Background: Acute kidney injury (AKI) is associated with early mortality after percutaneous coronary revascularization procedures, but its prognostic relevance to long-term clinical outcomes remains controversial.
Methods and results: We conducted a retrospective study of 14782 adults who received coronary angiography in the province of Alberta, Canada, between 2004 and 2006. AKI was identified on the basis of changes in serum creatinine concentration within 7 days of the procedure according to AKI Network criteria. The associations between AKI and long-term outcomes, including mortality, end-stage renal disease, and cardiovascular and renal hospitalizations, were studied with the use of Cox regression of multiple failure times.

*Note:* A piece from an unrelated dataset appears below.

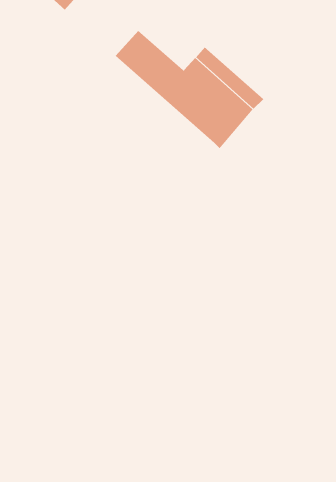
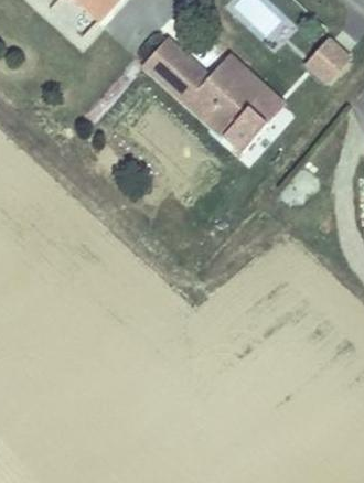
building: none -> [307,37,350,80]

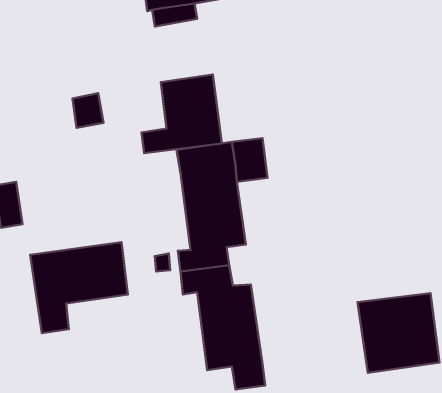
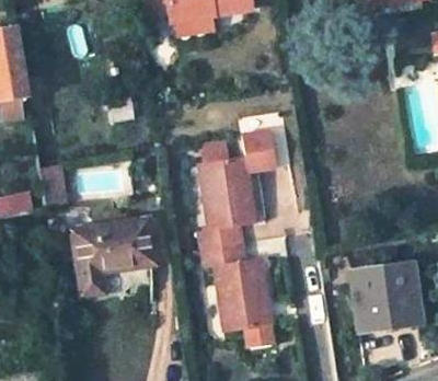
building: [141,75,222,153] -> none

The adjusted risk of death increased with increasing severity of AKI; compared with no AKI, the adjusted hazard ratio for death was 2.00 (95% confidence interval, 1.69 to 2.36) with stage 1 AKI and 3.72 (95% confidence interval, 2.92 to 4.76) with stage 2 or 3 AKI. The adjusted risk of end-stage renal disease requiring renal replacement therapy also increased according to the severity of AKI (hazard ratio, 4.15 [95% confidence interval, 2.32 to 7.42] and 11.74 [95% confidence interval, 6.38 to 21.59], respectively), as did the risks of subsequent hospitalizations for heart failure and acute renal failure.
Conclusions: These findings inform the controversy surrounding AKI after angiography, demonstrating that it is a significant risk factor for long-term mortality, end-stage renal disease, and hospitalization for cardiovascular and renal events after coronary angiography.